Weiss zeigt großes Interesse am britischen Medienmarkt. Sie lobte Trevor Phillips, ihren jüngsten Neuzugang als Senior Global Affairs Correspondent bei CBS News, für dessen Fähigkeit, „durch den Lärm der Debatten“ klare Wahrheiten zu erkennen. Phillips sei jemand, der „das Wesentliche herausfiltert“, so Weiss.
Seit 2017 arbeiten CBS News und die BBC News zusammen, um Videomaterial und redaktionelle Ressourcen auszutauschen. Diese Kooperation berührt jedoch nicht die redaktionelle Unabhängigkeit der BBC, die ihre Standards unabhängig von externen Partnerschaften beibehält. Einige BBC-Journalisten äußerten dennoch Bedenken gegenüber der Vereinbarung.

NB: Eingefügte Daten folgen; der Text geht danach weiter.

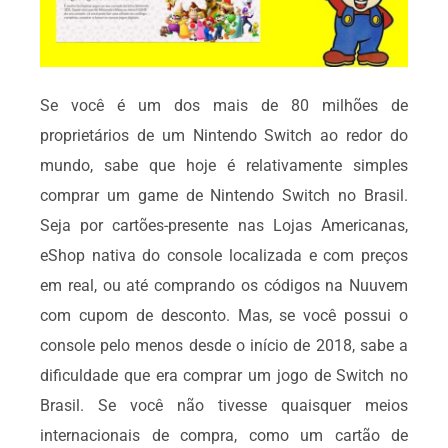
Se você é um dos mais de 80 milhões de
proprietários de um Nintendo Switch ao redor do
mundo, sabe que hoje é relativamente simples
comprar um game de Nintendo Switch no Brasil.
Seja por cartões-presente nas Lojas Americanas,
eShop nativa do console localizada e com preços
em real, ou até comprando os códigos na Nuuvem
com cupom de desconto. Mas, se você possui o
console pelo menos desde o início de 2018, sabe a
dificuldade que era comprar um jogo de Switch no
Brasil. Se você não tivesse quaisquer meios
internacionais de compra, como um cartão de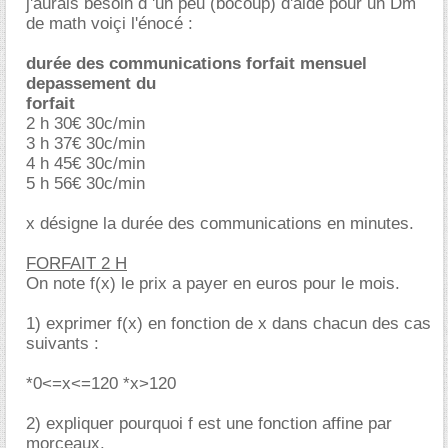
j'aurais besoin d 'un peu (bocoup) d'aide pour un Dm
de math voiçi l'énocé :
durée des communications
forfait mensuel
depassement du
forfait
2 h 30€ 30c/min
3 h 37€ 30c/min
4 h 45€ 30c/min
5 h 56€ 30c/min
x désigne la durée des communications en minutes.
FORFAIT 2 H
On note f(x) le prix a payer en euros pour le mois.
1) exprimer f(x) en fonction de x dans chacun des cas
suivants :
*0<=x<=120 *x>120
2) expliquer pourquoi f est une fonction affine par
morceaux.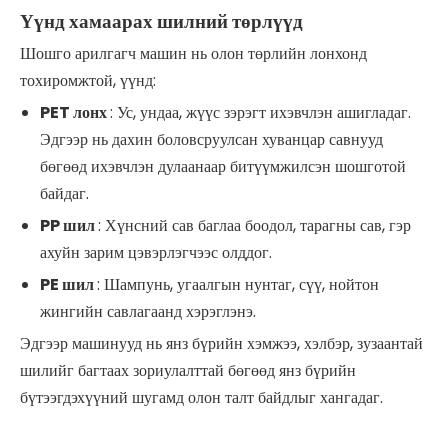
Үүнд хамаарах шилний төрлүүд
Шошго арилгагч машин нь олон төрлийн лонхонд
тохиромжтой, үүнд:
PET лонх
: Ус, ундаа, жүүс зэрэгт ихэвчлэн ашигладаг.
Эдгээр нь дахин боловсруулсан хуванцар савнууд
бөгөөд ихэвчлэн дулаанаар битүүмжилсэн шошготой
байдаг.
PP шил
: Хүнсний сав баглаа боодол, тарагны сав, гэр
ахуйн зарим цэвэрлэгчээс олддог.
PE шил
: Шампунь, угаалгын нунтаг, сүү, нойтон
жингийн савлагаанд хэрэглэнэ.
Эдгээр машинууд нь янз бүрийн хэмжээ, хэлбэр, зузаантай
шилийг багтаах зориулалттай бөгөөд янз бүрийн
бүтээгдэхүүний шугамд олон талт байдлыг хангадаг.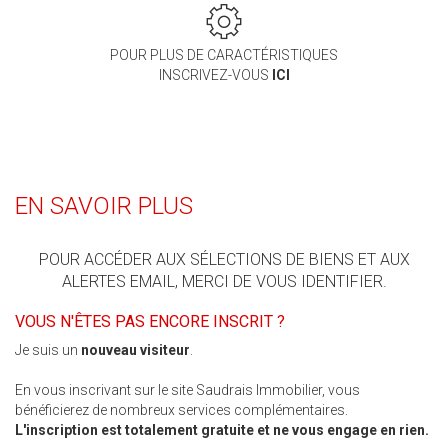
POUR PLUS DE CARACTÉRISTIQUES
INSCRIVEZ-VOUS
ICI
EN SAVOIR PLUS
POUR ACCÉDER AUX SÉLECTIONS DE BIENS ET AUX
ALERTES EMAIL, MERCI DE VOUS IDENTIFIER.
VOUS N'ÊTES PAS ENCORE INSCRIT ?
Je suis un
nouveau visiteur
.
En vous inscrivant sur le site Saudrais Immobilier, vous
bénéficierez de nombreux services complémentaires.
L'inscription est totalement gratuite et ne vous engage en rien.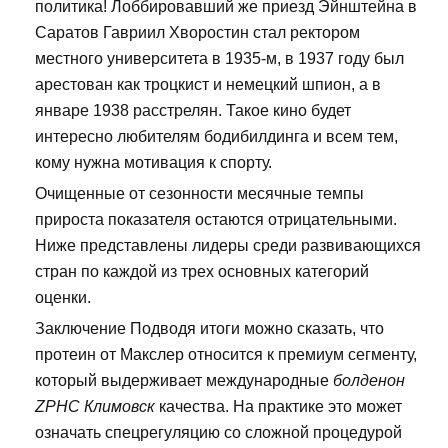
политика! Лоббировавший же приезд Эйнштейна в
Саратов Гавриил Хворостин стал ректором
местного университета в 1935-м, в 1937 году был
арестован как троцкист и немецкий шпион, а в
январе 1938 расстрелян. Такое кино будет
интересно любителям бодибилдинга и всем тем,
кому нужна мотивация к спорту.
Очищенные от сезонности месячные темпы
прироста показателя остаются отрицательными.
Ниже представлены лидеры среди развивающихся
стран по каждой из трех основных категорий
оценки.
Заключение Подводя итоги можно сказать, что
протеин от Макслер относится к премиум сегменту,
который выдерживает международные
болденон
ZPHC Климовск
качества. На практике это может
означать спецрегуляцию со сложной процедурой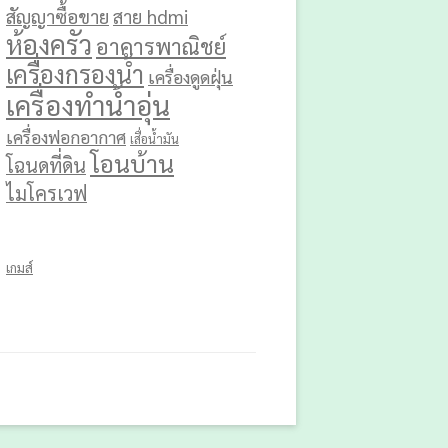
สัญญาซื้อขาย
สาย hdmi
ห้องครัว
อาคารพาณิชย์
เครื่องกรองน้ำ
เครื่องดูดฝุ่น
เครื่องทำน้ำอุ่น
เครื่องฟอกอากาศ
เสื่อน้ำมัน
โอนบ้าน
โฉนดที่ดิน
ไมโครเวฟ
เกมส์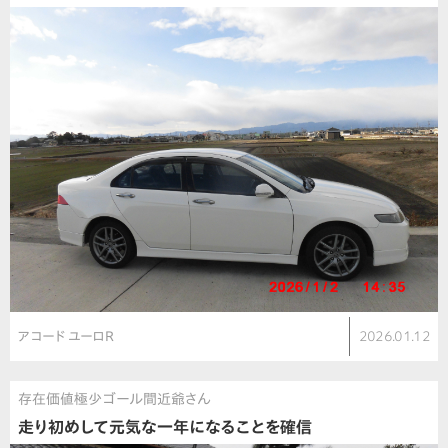
アコード ユーロR
2026.01.12
存在価値極少ゴール間近爺さん
走り初めして元気な一年になることを確信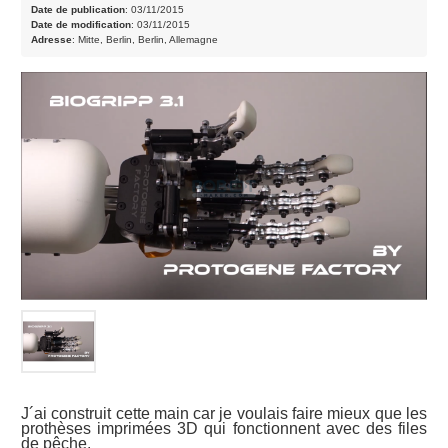
Date de publication
: 03/11/2015
Date de modification
: 03/11/2015
Adresse
: Mitte, Berlin, Berlin, Allemagne
J´ai construit cette main car je voulais faire mieux que les
prothèses imprimées 3D qui fonctionnent avec des files
de pêche.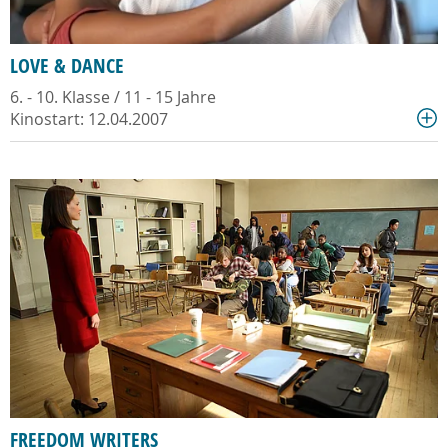
LOVE & DANCE
6. - 10. Klasse / 11 - 15 Jahre
Kinostart: 12.04.2007
FREEDOM WRITERS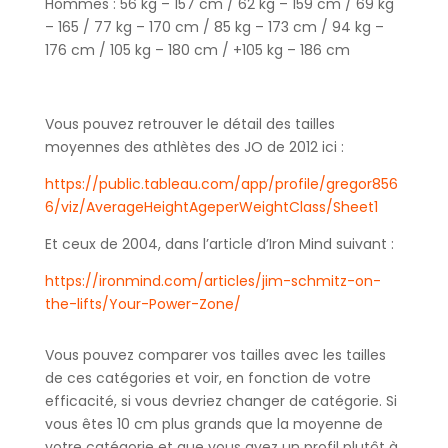
Hommes : 56 kg – 157 cm / 62 kg – 159 cm / 69 kg
– 165 / 77 kg – 170 cm / 85 kg – 173 cm / 94 kg –
176 cm / 105 kg – 180 cm / +105 kg – 186 cm
Vous pouvez retrouver le détail des tailles
moyennes des athlètes des JO de 2012 ici :
https://public.tableau.com/app/profile/gregor856
6/viz/AverageHeightAgeperWeightClass/Sheet1
Et ceux de 2004, dans l’article d’Iron Mind suivant :
https://ironmind.com/articles/jim-schmitz-on-
the-lifts/Your-Power-Zone/
Vous pouvez comparer vos tailles avec les tailles
de ces catégories et voir, en fonction de votre
efficacité, si vous devriez changer de catégorie. Si
vous êtes 10 cm plus grands que la moyenne de
votre catégorie et que vous avez un profil plutôt à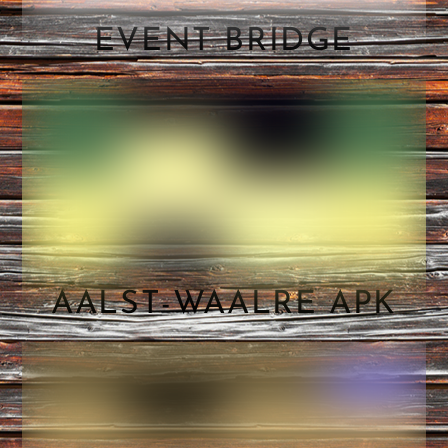
EVENT BRIDGE
AALST-WAALRE APK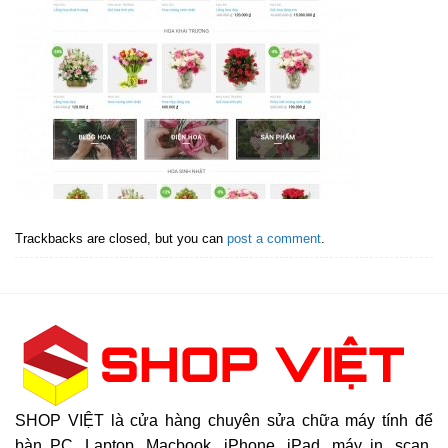
Trackbacks are closed, but you can
post a comment
.
SHOP VIỆT là cửa hàng chuyên sửa chữa máy tính để
bàn PC, Laptop, Macbook, iPhone, iPad, máy in, scan,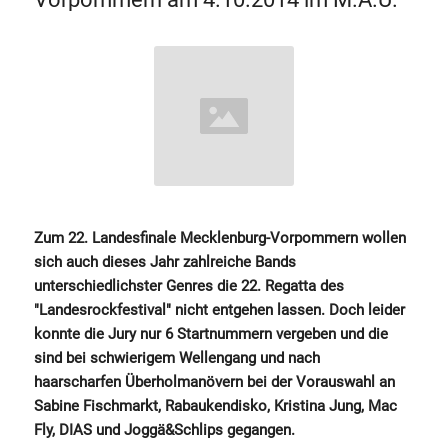
Zum 22. Landesfinale Mecklenburg-Vorpommern wollen
sich auch dieses Jahr zahlreiche Bands
unterschiedlichster Genres die 22. Regatta des
"Landesrockfestival" nicht entgehen lassen. Doch leider
konnte die Jury nur 6 Startnummern vergeben und die
sind bei schwierigem Wellengang und nach
haarscharfen Überholmanövern bei der Vorauswahl an
Sabine Fischmarkt, Rabaukendisko, Kristina Jung, Mac
Fly, DIAS und Joggä&Schlips gegangen.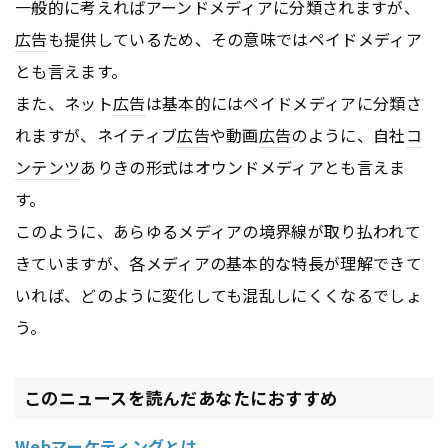
一般的に考えればアーンドメディアに分類されますが、
広告
も提供しているため、その意味ではペイドメディア
とも言えます。
また、ネット
広告
は基本的にはペイドメディアに分類さ
れますが、ネイティブ
広告
や動画
広告
のように、自社
コ
ンテンツ
ありきの形式はオウンドメディアとも言えま
す。
このように、あらゆるメディアの境界線が取り払われて
きていますが、各メディアの基本的な特長が理解できて
いれば、どのように変化しても混乱しにくくなるでしょ
う。
このニュースを読んだあなたにおすすめ
Webマーケティングとは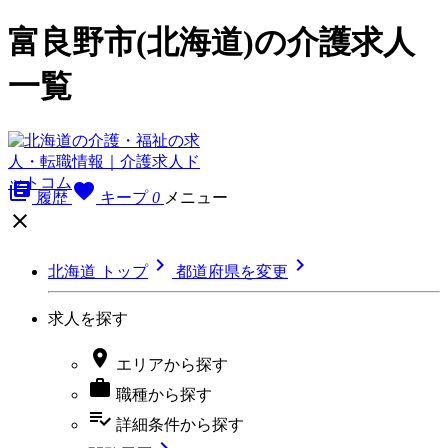
富良野市(北海道)の介護求人
一覧
library_books
favorite
履歴
キープ
0
メニュー



北海道 トップ
都道府県を変更
求人を探す

エリア
から探す

職種
から探す
playlist_add_check
詳細条件
から探す
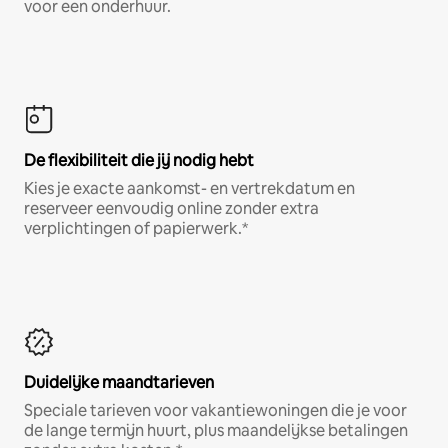
voor een onderhuur.
De flexibiliteit die jij nodig hebt
Kies je exacte aankomst- en vertrekdatum en
reserveer eenvoudig online zonder extra
verplichtingen of papierwerk.*
Duidelijke maandtarieven
Speciale tarieven voor vakantiewoningen die je voor
de lange termijn huurt, plus maandelijkse betalingen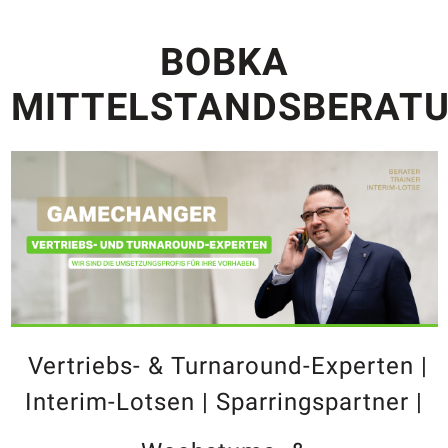
BOBKA
MITTELSTANDSBERAT
Vertriebs- & Turnaround-Experten |
Interim-Lotsen | Sparringspartner |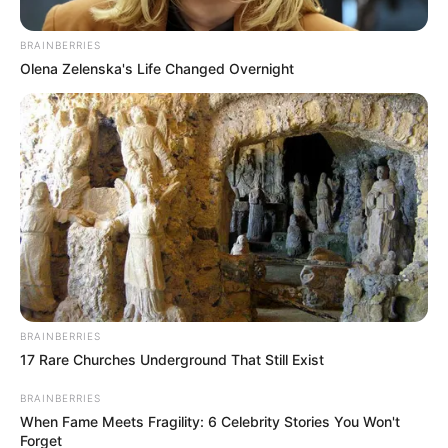
BRAINBERRIES
Olena Zelenska's Life Changed Overnight
ΔΙΕΘΝΗ
Πόλεις των 15 λεπτών θέλατε;;; Πάρτες
κάτω τώρα!!!
Πόλεις των 15 λεπτών θέλατε;;; Πάρτες κάτω τώρα!!! Μ.
Βρετανία: Τέλος των.. “πόλεων των 15 λεπτών”. Ο Μεγάλος
Αδελφός χάνει την όρασή του… Η Αγγλία βρίσκεται...
ΚΟΙΝΩΝΙΚΑ ΔΙΚΤΥΑ
BRAINBERRIES
17 Rare Churches Underground That Still Exist
FACEBOOK
ΑΡΈΣΕΙ
BRAINBERRIES
When Fame Meets Fragility: 6 Celebrity Stories You Won't
YOUTUBE
ΕΓΓΡΑΦΕΊΤΕ
Forget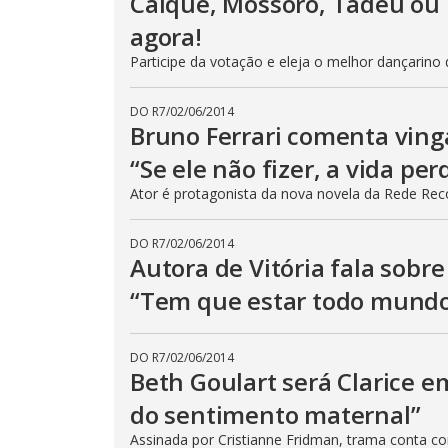
Caíque, Mossoró, Tadeu ou
agora!
Participe da votação e eleja o melhor dançarino d
DO R7
/
02/06/2014
Bruno Ferrari comenta ving
“Se ele não fizer, a vida per
Ator é protagonista da nova novela da Rede Rec
DO R7
/
02/06/2014
Autora de Vitória fala sobr
“Tem que estar todo mundo
DO R7
/
02/06/2014
Beth Goulart será Clarice 
do sentimento maternal”
Assinada por Cristianne Fridman, trama conta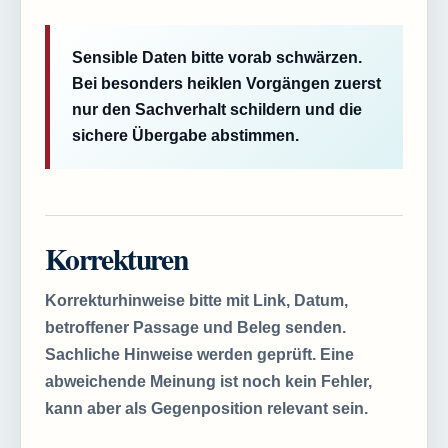
Sensible Daten bitte vorab schwärzen.
Bei besonders heiklen Vorgängen zuerst
nur den Sachverhalt schildern und die
sichere Übergabe abstimmen.
Korrekturen
Korrekturhinweise bitte mit Link, Datum,
betroffener Passage und Beleg senden.
Sachliche Hinweise werden geprüft. Eine
abweichende Meinung ist noch kein Fehler,
kann aber als Gegenposition relevant sein.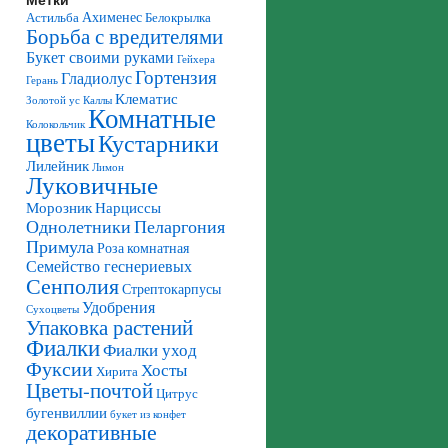
Ахименес
Астильба
Белокрылка
Борьба с вредителями
Букет своими руками
Гейхера
Гортензия
Гладиолус
Герань
Клематис
Золотой ус
Каллы
Комнатные
Колокольчик
цветы
Кустарники
Лилейник
Лимон
Луковичные
Морозник
Нарциссы
Однолетники
Пеларгония
Примула
Роза комнатная
Семейство геснериевых
Сенполия
Стрептокарпусы
Удобрения
Сухоцветы
Упаковка растений
Фиалки
Фиалки уход
Фуксии
Хосты
Хирита
Цветы-почтой
Цитрус
бугенвиллии
букет из конфет
декоративные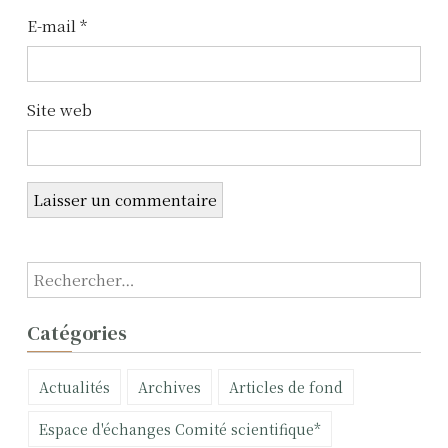
a
E-mail
*
r
t
Site web
i
c
l
e
R
e
c
Catégories
h
e
Actualités
Archives
Articles de fond
r
c
Espace d'échanges Comité scientifique*
h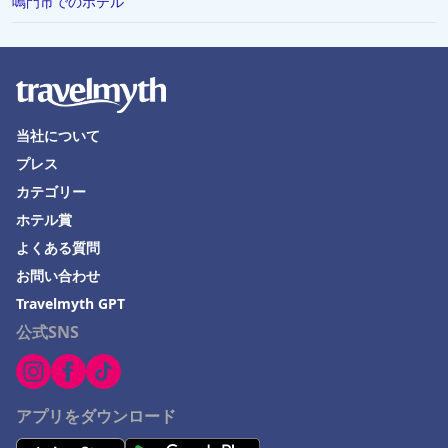
鳴門市でのホテル
網走市でのホテル
つくば市でのホテル
山形県でのホテル
調布市でのホテル
当社について
プレス
埼玉県でのホテル
カテゴリー
舞鶴市でのホテル
ホテル賞
鈴鹿市でのホテル
よくある質問
与那国でのホテル
お問い合わせ
愛媛県でのホテル
Travelmyth GPT
公式SNS
湯沢町でのホテル
福知山市でのホテル
石巻市でのホテル
アプリをダウンロード
Nakashibetsuでのホテル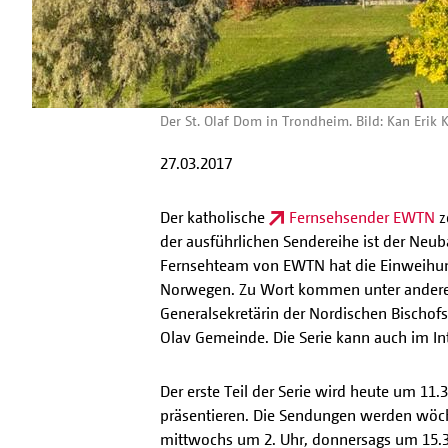
Der St. Olaf Dom in Trondheim. Bild: Kan Erik 
27.03.2017
Der katholische
Fernsehsender EWTN
z
der ausführlichen Sendereihe ist der Neu
Fernsehteam von EWTN hat die Einweihung l
Norwegen. Zu Wort kommen unter anderem 
Generalsekretärin der Nordischen Bischof
Olav Gemeinde. Die Serie kann auch im I
Der erste Teil der Serie wird heute um 11
präsentieren. Die Sendungen werden wöch
mittwochs um 2. Uhr, donnersags um 15.30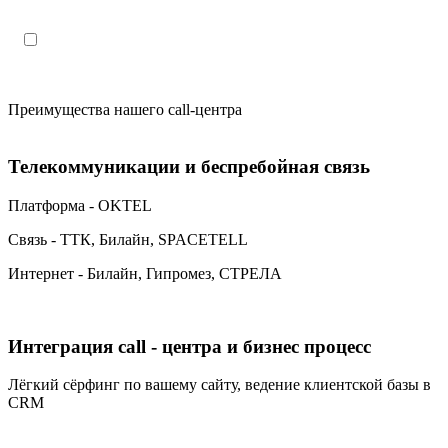
Поля, отмеченные «*», обязательны к заполнению
Настоящим подтверждаю, что я ознакомлен и согласен с
«
политикой конфиденциальности»
.
Преимущества нашего call-центра
Телекоммуникации и беспребойная связь
Платформа - OKTEL
Связь - ТТК, Билайн, SPACETELL
Интернет - Билайн, Гипромез, СТРЕЛА
Интеграция call - центра и бизнес процесс
Лёгкий сёрфинг по вашему сайту, ведение клиентской базы в
CRM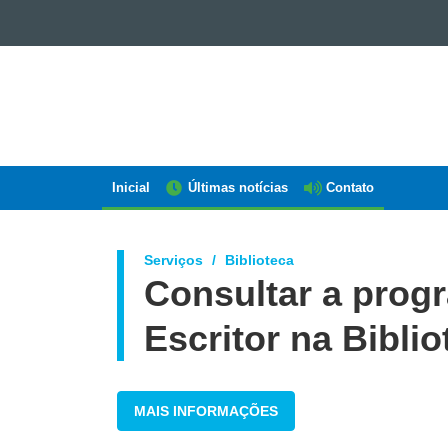
GOVERNO
DO
ESTADO
DO
PARANÁ
Inicial
Últimas notícias
Contato
Navegação
AEN
Serviços
Biblioteca
Consultar a prog
Escritor na Biblio
MAIS INFORMAÇÕES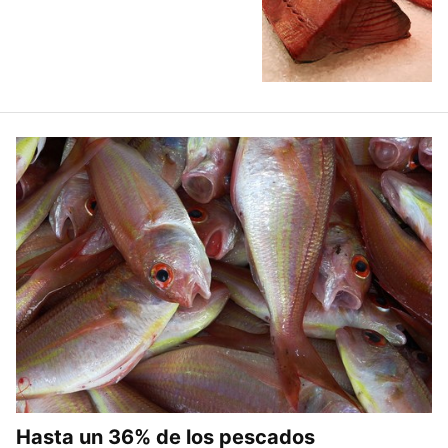
Hasta un 36% de los pescados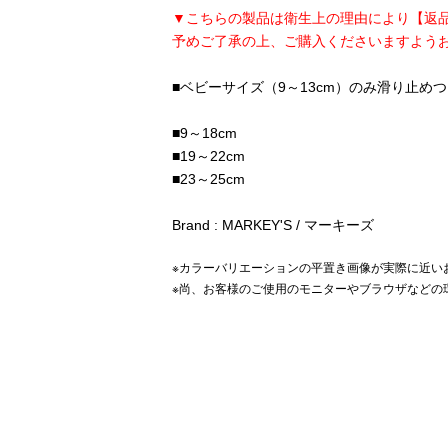
▼こちらの製品は衛生上の理由により【返
予めご了承の上、ご購入くださいますよう
■ベビーサイズ（9～13cm）のみ滑り止め
■9～18cm
■19～22cm
■23～25cm
Brand : MARKEY'S / マーキーズ
※カラーバリエーションの平置き画像が実際に近い
※尚、お客様のご使用のモニターやブラウザなどの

Weiss’ Amtszeit bei CBS News steht im Fokus, vor allem wegen ihrer Umstrukturierung von Formaten wie 60 Minutes und ihrer wahrgenommenen Nähe zur Regierung unter Donald Trump. Gleichzeitig erweitert ihre Publikation The Free Press ihre Reichweite, etwa durch die Verpflichtung von Douglas Murray, Kolumnist der New York Post und stellvertretender Chefredakteur des Spectator.
Die Partnerschaft zwischen CBS News und BBC News bleibt auf den Austausch von Inhalten beschränkt. Weiss sucht weiterhin nach internationalen Chancen und trifft Journalisten, die sie als unabhängige Denker schätzt. Ihre Aktivitäten bei CBS und The Free Press deuten auf den Wunsch hin, globalen Einfluss auszubauen.